Ces 7 cama­rades ont été mal­me­nés et tor­tu­rés en Argen­tine, ils ont pas­sé plus d’un an en pri­son sans condam­na­tion judi­ciaire et, en ce mois de février 1977, les pre­miers qui ont réus­si à par­tir grâce à Amnes­ty Inter­na­tio­nal viennent d’ar­ri­ver en Suède où ont déjà reçu asile une par­tie des enfants de la Communauté.

Le groupe qui arri­va au Pérou — une dizaine — se trou­va devant le coup d’É­tat et le dur­cis­se­ment du régime mili­taire péru­vien. Sans asile et avec un séjour pré­caire ils ont été som­més de quit­ter le pays début mars.

Deux autres cama­rades avec leurs enfants ont réus­si à venir en Europe il y a quelques mois.

Vers la moi­tié de l’an­née der­nière fut com­men­cée une cam­pagne pour ramas­ser des fonds à l’in­té­rieur du mou­ve­ment anar­chiste inter­na­tio­nal, cam­pagne qui a dû se faire de per­sonne à per­sonne, sans publi­ci­té, puisque les cama­rades qui res­taient en Uru­guay, cer­tains en liber­té pro­vi­soire, ris­quaient de ne pou­voir sortir.
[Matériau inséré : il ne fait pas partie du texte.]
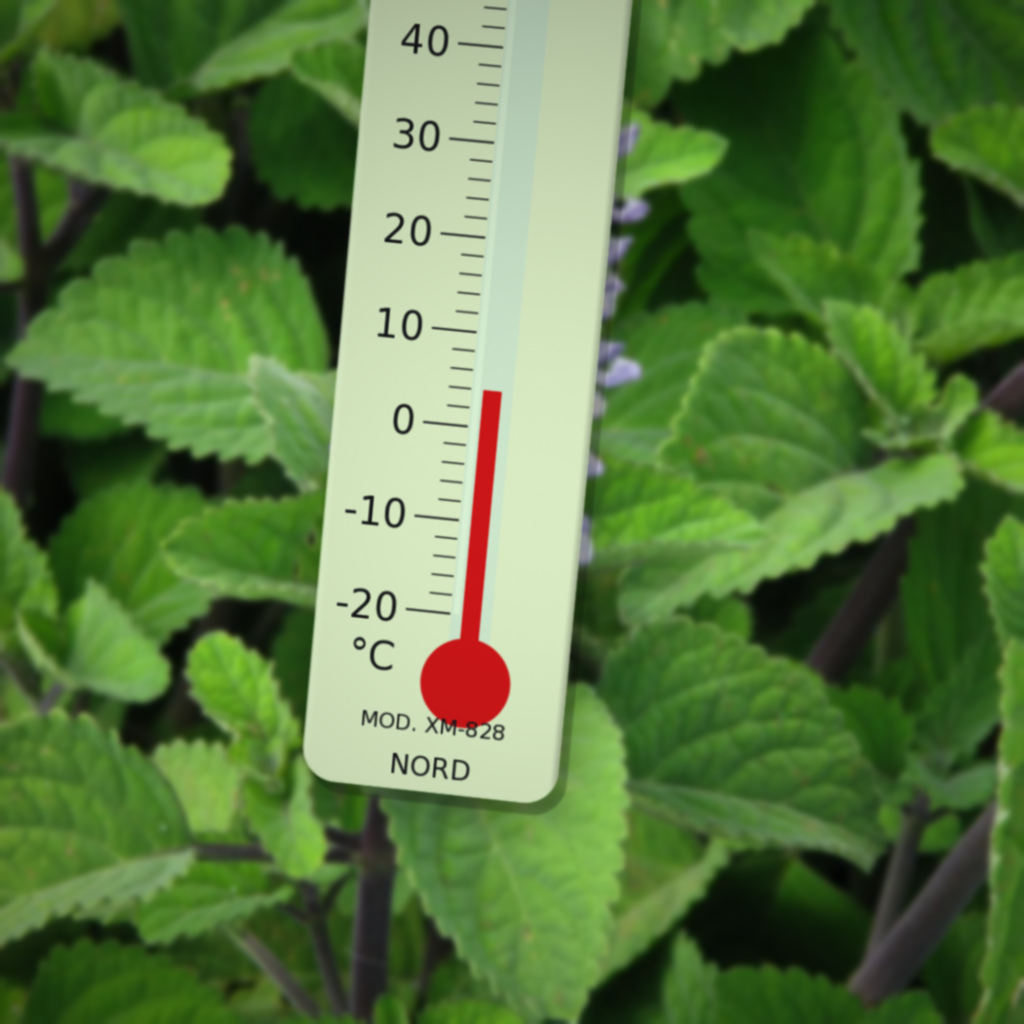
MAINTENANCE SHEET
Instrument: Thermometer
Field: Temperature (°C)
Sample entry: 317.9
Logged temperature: 4
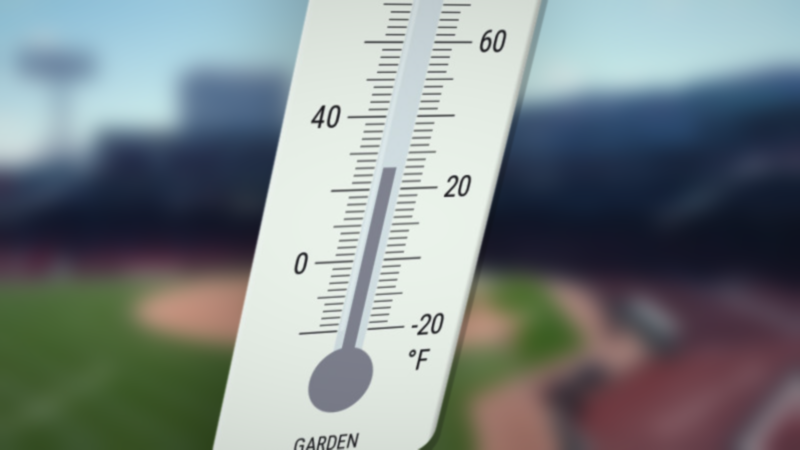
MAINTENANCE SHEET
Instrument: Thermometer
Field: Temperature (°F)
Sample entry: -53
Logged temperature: 26
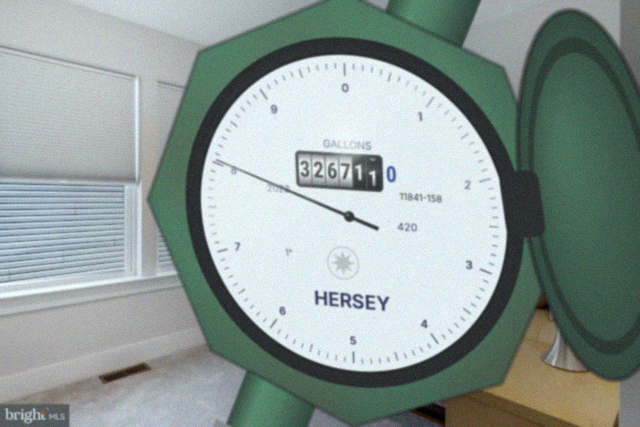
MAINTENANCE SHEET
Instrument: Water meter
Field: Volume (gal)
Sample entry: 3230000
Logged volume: 3267108.0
Dans toute l’A­mé­rique Latine il n’y a pas de place, aujourd’­hui, pour la Com­mu­nau­té du Sud ; il n’y a pas assez de place pour les héber­ger, les mili­taires prennent toute la place.

Comme tant d’autres cama­rades uru­guayens assas­si­nés, tor­tu­rés, dis­pa­rus, condam­nés à de longues peines de pri­son, ou clan­des­tins ou exi­lés, les mili­tants de la Com­mu­nau­té sont le témoi­gnage, la cla­meur d’une pro­fonde et dou­lou­reuse réa­li­té : la vio­lence et la répres­sion sont pla­né­taires, comme l’É­tat. Tant que la socié­té de classes, hié­rar­chique, existe, tant qu’existent l’ex­ploi­ta­tion et la domi­na­tion, la pro­prié­té pri­vée et l’É­tat, la socié­té démo­cra­tique et repré­sen­ta­tive est un men­songe et le libé­ra­lisme poli­tique une mystification.

Bien enra­ci­nés dans leur terre ou per­sé­cu­tés et pros­crits, pour tous les hommes il n’y a qu’une seule réa­li­té : la rai­son d’É­tat et un seul espoir : la lutte pour la révo­lu­tion sociale.